* [PROBLEM]:
Reproduce the listing in full. Omit the pictures.
::::
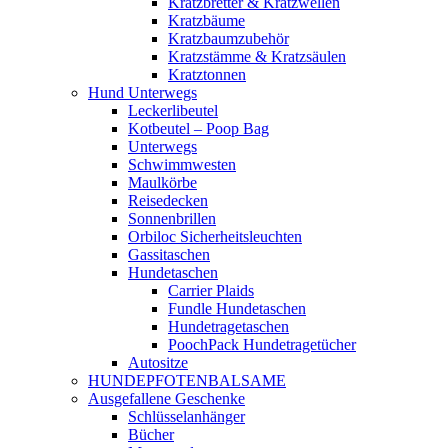
Kratzbretter & Kratzwellen
Kratzbäume
Kratzbaumzubehör
Kratzstämme & Kratzsäulen
Kratztonnen
Hund Unterwegs
Leckerlibeutel
Kotbeutel – Poop Bag
Unterwegs
Schwimmwesten
Maulkörbe
Reisedecken
Sonnenbrillen
Orbiloc Sicherheitsleuchten
Gassitaschen
Hundetaschen
Carrier Plaids
Fundle Hundetaschen
Hundetragetaschen
PoochPack Hundetragetücher
Autositze
HUNDEPFOTENBALSAME
Ausgefallene Geschenke
Schlüsselanhänger
Bücher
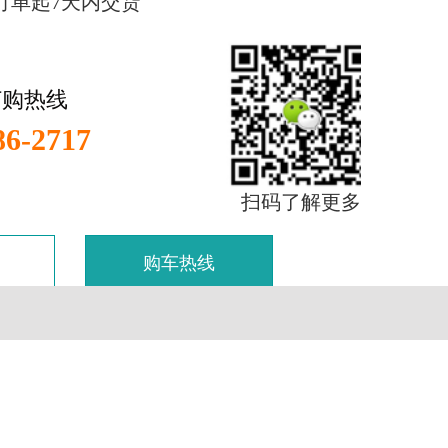
订单起7天内交货
订购热线
86-2717
扫码了解更多
购车热线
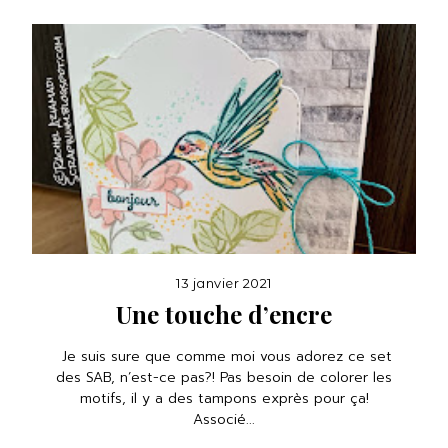
13 janvier 2021
Une touche d’encre
Je suis sure que comme moi vous adorez ce set
des SAB, n’est-ce pas?! Pas besoin de colorer les
motifs, il y a des tampons exprès pour ça!
Associé...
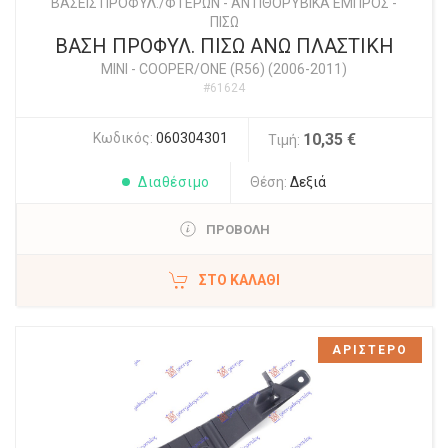
ΒΑΣΕΙΣ ΠΡΟΦΥΛ./ΦΤΕΡΩΝ - ΑΝΤΙΘΟΡΥΒΙΚΑ ΕΜΠΡΟΣ -
ΠΙΣΩ
ΒΑΣΗ ΠΡΟΦΥΛ. ΠΙΣΩ ΑΝΩ ΠΛΑΣΤΙΚΗ
MINI
-
COOPER/ONE (R56) (2006-2011)
#61624
Κωδικός:
060304301
10,35 €
Τιμή:
Διαθέσιμο
Θέση:
Δεξιά
ΠΡΟΒΟΛΗ
ΣΤΟ ΚΑΛΆΘΙ
ΑΡΙΣΤΕΡΟ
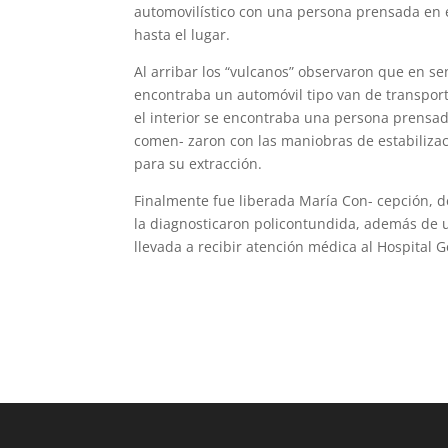
automovilístico con una persona prensada en el
hasta el lugar.
Al arribar los “vulcanos” observaron que en se
encontraba un automóvil tipo van de transporte
el interior se encontraba una persona prensada
comen- zaron con las maniobras de estabilizaci
para su extracción.
Finalmente fue liberada María Con- cepción, 
la diagnosticaron policontundida, además de u
llevada a recibir atención médica al Hospital 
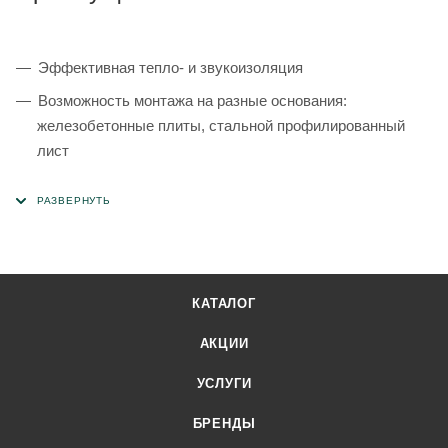
Эффективная тепло- и звукоизоляция
Возможность монтажа на разные основания:
железобетонные плиты, стальной профилированный
лист
Высокие прочностные характеристики
КАТАЛОГ
АКЦИИ
УСЛУГИ
БРЕНДЫ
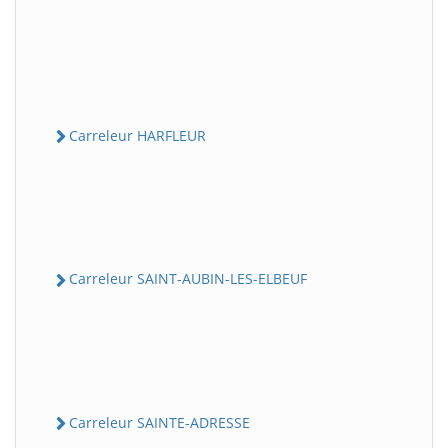
Carreleur HARFLEUR
Carreleur SAINT-AUBIN-LES-ELBEUF
Carreleur SAINTE-ADRESSE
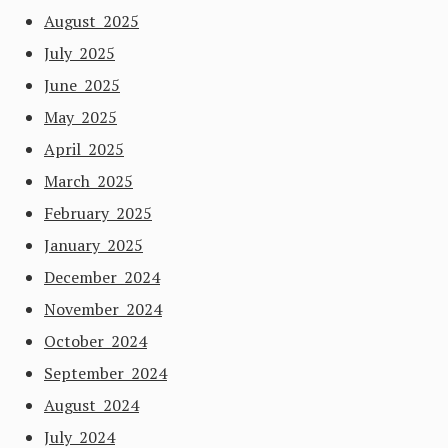
August 2025
July 2025
June 2025
May 2025
April 2025
March 2025
February 2025
January 2025
December 2024
November 2024
October 2024
September 2024
August 2024
July 2024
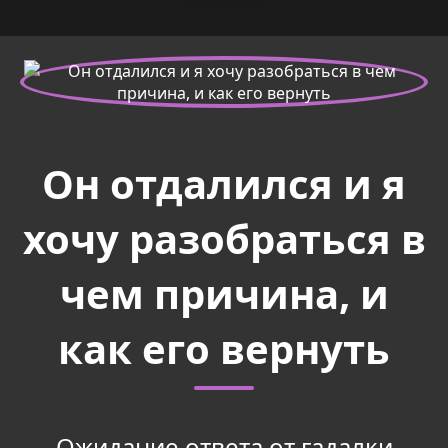
Он отдалился и я
хочу разобраться в
чем причина, и
как его вернуть
Ожидание ответа от гадалки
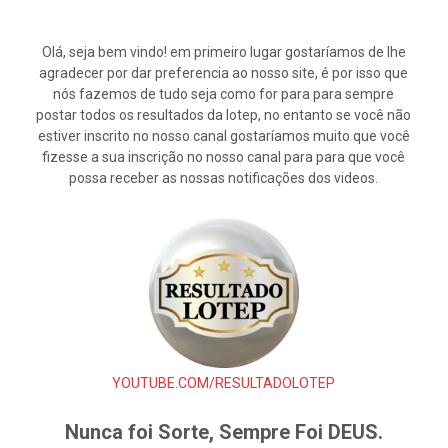
Olá, seja bem vindo! em primeiro lugar gostaríamos de lhe
agradecer por dar preferencia ao nosso site, é por isso que
nós fazemos de tudo seja como for para para sempre
postar todos os resultados da lotep, no entanto se você não
estiver inscrito no nosso canal gostaríamos muito que você
fizesse a sua inscrição no nosso canal para para que você
possa receber as nossas notificações dos videos.
YOUTUBE.COM/RESULTADOLOTEP
Nunca foi Sorte, Sempre Foi DEUS.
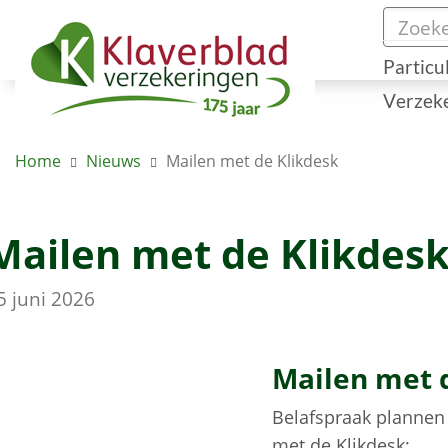
Particu
Verzek
Home
Nieuws
Mailen met de Klikdesk
Mailen met de Klikdes
5 juni 2026
Mailen met 
Belafspraak plannen 
met de Klikdesk:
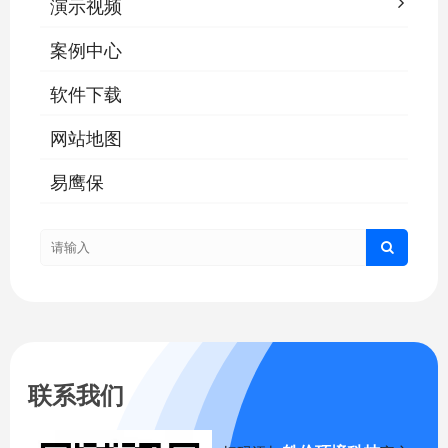
演示视频
案例中心
软件下载
网站地图
易鹰保
联系我们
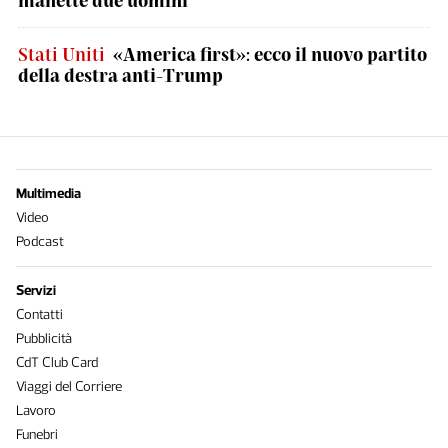
manette due uomini
Stati Uniti
«America first»: ecco il nuovo partito
della destra anti-Trump
Multimedia
Video
Podcast
Servizi
Contatti
Pubblicità
CdT Club Card
Viaggi del Corriere
Lavoro
Funebri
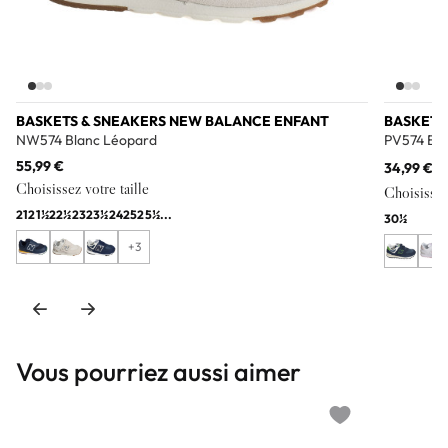
BASKETS & SNEAKERS NEW BALANCE ENFANT
BASKETS
NW574 Blanc Léopard
PV574 Bla
55,99 €
34,99 €
69
Choisissez votre taille
Choisissez 
21
21½
22½
23
23½
24
25
25½
...
30½
+3
Vous pourriez aussi aimer
Add to wishlist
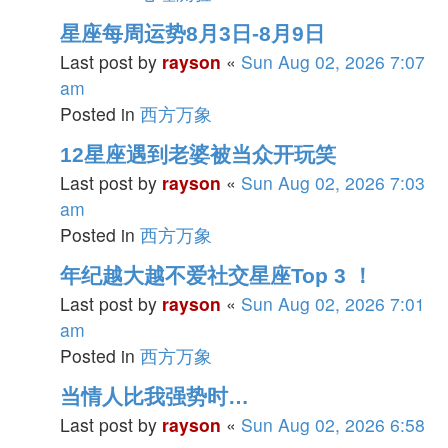
星座每周运势8月3日-8月9日
Last post by
rayson
«
Sun Aug 02, 2026 7:07
am
Posted in
西方万象
12星座遇到老婆被当众开玩笑
Last post by
rayson
«
Sun Aug 02, 2026 7:03
am
Posted in
西方万象
年纪越大越不爱社交星座Top 3 ！
Last post by
rayson
«
Sun Aug 02, 2026 7:01
am
Posted in
西方万象
当情人比我强势时…
Last post by
rayson
«
Sun Aug 02, 2026 6:58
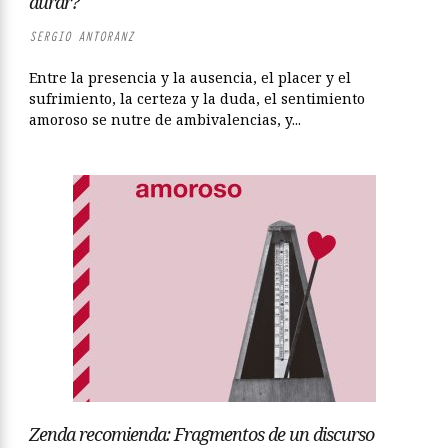
durar?
SERGIO ANTORANZ
Entre la presencia y la ausencia, el placer y el
sufrimiento, la certeza y la duda, el sentimiento
amoroso se nutre de ambivalencias, y...
Zenda recomienda: Fragmentos de un discurso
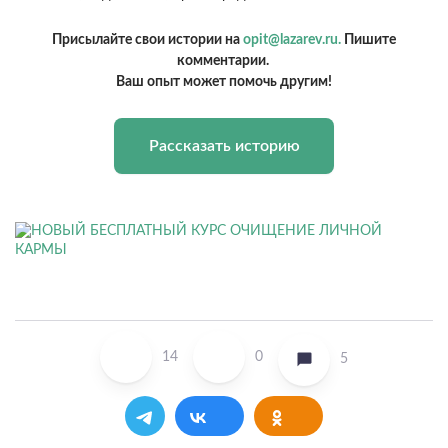
Присылайте свои истории на
opit@lazarev.ru.
Пишите
комментарии.
Ваш опыт может помочь другим!
Рассказать историю
14
0
5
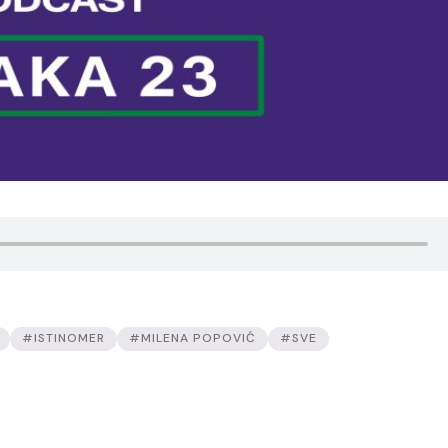
#ISTINOMER
#MILENA POPOVIĆ
#SVE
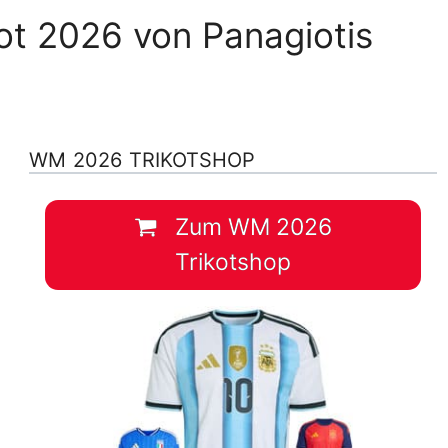
ot 2026 von Panagiotis
WM 2026 TRIKOTSHOP
Zum WM 2026
Trikotshop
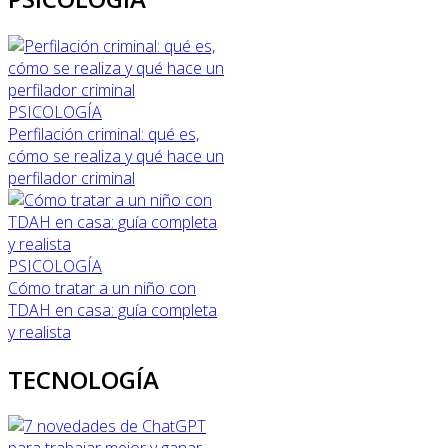
PSICOLOGÍA
Perfilación criminal: qué es,
cómo se realiza y qué hace un
perfilador criminal
PSICOLOGÍA
Cómo tratar a un niño con
TDAH en casa: guía completa
y realista
TECNOLOGÍA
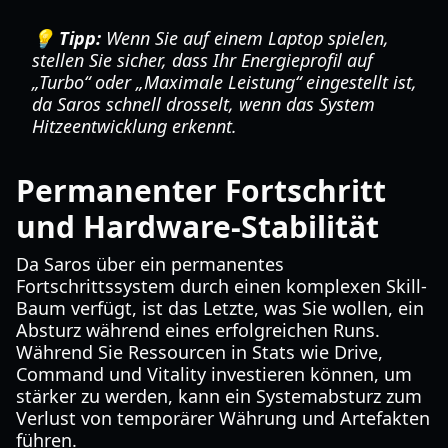
💡 Tipp:
Wenn Sie auf einem Laptop spielen,
stellen Sie sicher, dass Ihr Energieprofil auf
„Turbo“ oder „Maximale Leistung“ eingestellt ist,
da Saros schnell drosselt, wenn das System
Hitzeentwicklung erkennt.
Permanenter Fortschritt
und Hardware-Stabilität
Da Saros über ein permanentes
Fortschrittssystem durch einen komplexen Skill-
Baum verfügt, ist das Letzte, was Sie wollen, ein
Absturz während eines erfolgreichen Runs.
Während Sie Ressourcen in Stats wie Drive,
Command und Vitality investieren können, um
stärker zu werden, kann ein Systemabsturz zum
Verlust von temporärer Währung und Artefakten
führen.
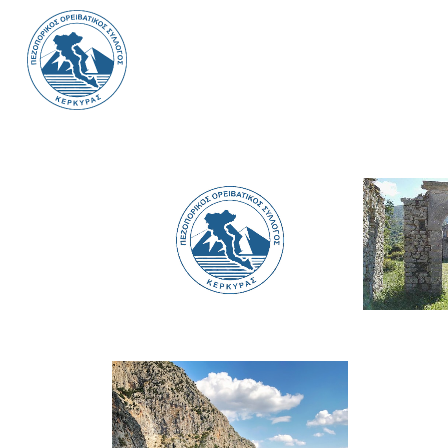
Α
Ανακοινώσεις
Γενική Συνέλευση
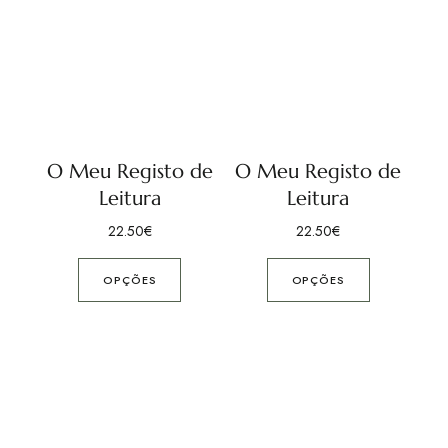
O Meu Registo de
O Meu Registo de
Leitura
Leitura
22.50
€
22.50
€
OPÇÕES
OPÇÕES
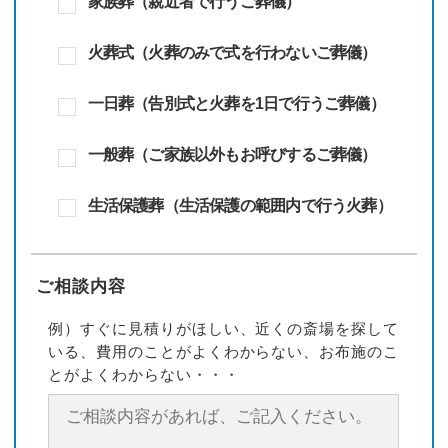
家族葬（親近者で行うご葬儀）
火葬式（火葬のみで式を行わないご葬儀）
一日葬（告別式と火葬を1日で行うご葬儀）
一般葬（ご家族以外もお呼びするご葬儀）
生活保護葬（生活保護の範囲内で行う火葬）
ご相談内容
例）すぐに見積りがほしい、近くの斎場を探して
いる、費用のことがよくわからない、お布施のこ
とがよくわからない・・・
::::
* [RESPONSE BELOW]:
Kratzbretter & Kratzwellen
Kratzbäume
Kratzbaumzubehör
Kratzstämme & Kratzsäulen
Kratztonnen
Hund Unterwegs
Leckerlibeutel
Kotbeutel – Poop Bag
Unterwegs
Schwimmwesten
Maulkörbe
Reisedecken
Sonnenbrillen
Orbiloc Sicherheitsleuchten
Gassitaschen
Hundetaschen
Carrier Plaids
Fundle Hundetaschen
Hundetragetaschen
PoochPack Hundetragetücher
Autositze
HUNDEPFOTENBALSAME
Ausgefallene Geschenke
Schlüsselanhänger
Bücher
订单起7天内交货
订购热线
86-2717
扫码了解更多
购车热线
13 janvier 2021
Une touche d’encre
Je suis sure que comme moi vous adorez ce set
des SAB, n’est-ce pas?! Pas besoin de colorer les
motifs, il y a des tampons exprès pour ça!
Associé...
ΒΑΣΕΙΣ ΠΡΟΦΥΛ./ΦΤΕΡΩΝ - ΑΝΤΙΘΟΡΥΒΙΚΑ ΕΜΠΡΟΣ -
ΠΙΣΩ
ΒΑΣΗ ΠΡΟΦΥΛ. ΠΙΣΩ ΑΝΩ ΠΛΑΣΤΙΚΗ
MINI
-
COOPER/ONE (R56) (2006-2011)
#61624
Κωδικός:
060304301
10,35 €
Τιμή:
Διαθέσιμο
Θέση:
Δεξιά
ΠΡΟΒΟΛΗ
ΣΤΟ ΚΑΛΆΘΙ
ΑΡΙΣΤΕΡΟ
automovilístico con una persona prensada en el
hasta el lugar.
Al arribar los “vulcanos” observaron que en se
encontraba un automóvil tipo van de transporte
el interior se encontraba una persona prensada
comen- zaron con las maniobras de estabilizaci
para su extracción.
Finalmente fue liberada María Con- cepción, 
la diagnosticaron policontundida, además de u
llevada a recibir atención médica al Hospital 
Эффективная тепло- и звукоизоляция
Возможность монтажа на разные основания:
железобетонные плиты, стальной профилированный
лист
Высокие прочностные характеристики
КАТАЛОГ
АКЦИИ
УСЛУГИ
БРЕНДЫ
Carreleur HARFLEUR
Carreleur SAINT-AUBIN-LES-ELBEUF
Carreleur SAINTE-ADRESSE
August 2025
July 2025
June 2025
May 2025
April 2025
March 2025
February 2025
January 2025
December 2024
November 2024
October 2024
September 2024
August 2024
July 2024
Он отдалился и я
хочу разобраться в
чем причина, и
как его вернуть
Ожидание ответа от гадалки
Olá, seja bem vindo! em primeiro lugar gostaríamos de lhe
agradecer por dar preferencia ao nosso site, é por isso que
nós fazemos de tudo seja como for para para sempre
postar todos os resultados da lotep, no entanto se você não
estiver inscrito no nosso canal gostaríamos muito que você
fizesse a sua inscrição no nosso canal para para que você
possa receber as nossas notificações dos videos.
YOUTUBE.COM/RESULTADOLOTEP
Nunca foi Sorte, Sempre Foi DEUS.
Particu
Verzek
Home
Nieuws
Mailen met de Klikdesk
Mailen met de Klikdes
5 juni 2026
Mailen met 
Belafspraak plannen 
met de Klikdesk:
演示视频
案例中心
软件下载
网站地图
易鹰保
联系我们
manette due uomini
Stati Uniti
«America first»: ecco il nuovo partito
della destra anti-Trump
Multimedia
Video
Podcast
Servizi
Contatti
Pubblicità
CdT Club Card
Viaggi del Corriere
Lavoro
Funebri
BASKETS & SNEAKERS NEW BALANCE ENFANT
BASKETS
NW574 Blanc Léopard
PV574 Bla
55,99 €
34,99 €
69
Choisissez votre taille
Choisissez 
21
21½
22½
23
23½
24
25
25½
...
30½
+3
Vous pourriez aussi aimer
Add to wishlist
星座每周运势8月3日-8月9日
Last post by
rayson
«
Sun Aug 02, 2026 7:07
am
Posted in
西方万象
12星座遇到老婆被当众开玩笑
Last post by
rayson
«
Sun Aug 02, 2026 7:03
am
Posted in
西方万象
年纪越大越不爱社交星座Top 3 ！
Last post by
rayson
«
Sun Aug 02, 2026 7:01
am
Posted in
西方万象
当情人比我强势时…
Last post by
rayson
«
Sun Aug 02, 2026 6:58
durar?
SERGIO ANTORANZ
Entre la presencia y la ausencia, el placer y el
sufrimiento, la certeza y la duda, el sentimiento
amoroso se nutre de ambivalencias, y...
Zenda recomienda: Fragmentos de un discurso
Присылайте свои истории на
opit@lazarev.ru.
Пишите
комментарии.
Ваш опыт может помочь другим!
Рассказать историю
14
0
5
#ISTINOMER
#MILENA POPOVIĆ
#SVE
ot 2026 von Panagiotis
WM 2026 TRIKOTSHOP
Zum WM 2026
Trikotshop
PSICOLOGÍA
Perfilación criminal: qué es,
cómo se realiza y qué hace un
perfilador criminal
PSICOLOGÍA
Cómo tratar a un niño con
TDAH en casa: guía completa
y realista
TECNOLOGÍA
💡 Tipp:
Wenn Sie auf einem Laptop spielen,
stellen Sie sicher, dass Ihr Energieprofil auf
„Turbo“ oder „Maximale Leistung“ eingestellt ist,
da Saros schnell drosselt, wenn das System
Hitzeentwicklung erkennt.
Permanenter Fortschritt
und Hardware-Stabilität
Da Saros über ein permanentes
Fortschrittssystem durch einen komplexen Skill-
Baum verfügt, ist das Letzte, was Sie wollen, ein
Absturz während eines erfolgreichen Runs.
Während Sie Ressourcen in Stats wie Drive,
Command und Vitality investieren können, um
stärker zu werden, kann ein Systemabsturz zum
Verlust von temporärer Währung und Artefakten
führen.
Α
Ανακοινώσεις
Γενική Συνέλευση
O Meu Registo de
O Meu Registo de
Leitura
Leitura
22.50
€
22.50
€
OPÇÕES
OPÇÕES
家族葬（親近者で行うご葬儀）
火葬式（火葬のみで式を行わないご葬儀）
一日葬（告別式と火葬を1日で行うご葬儀）
一般葬（ご家族以外もお呼びするご葬儀）
生活保護葬（生活保護の範囲内で行う火葬）
ご相談内容
例）すぐに見積りがほしい、近くの斎場を探して
いる、費用のことがよくわからない、お布施のこ
とがよくわからない・・・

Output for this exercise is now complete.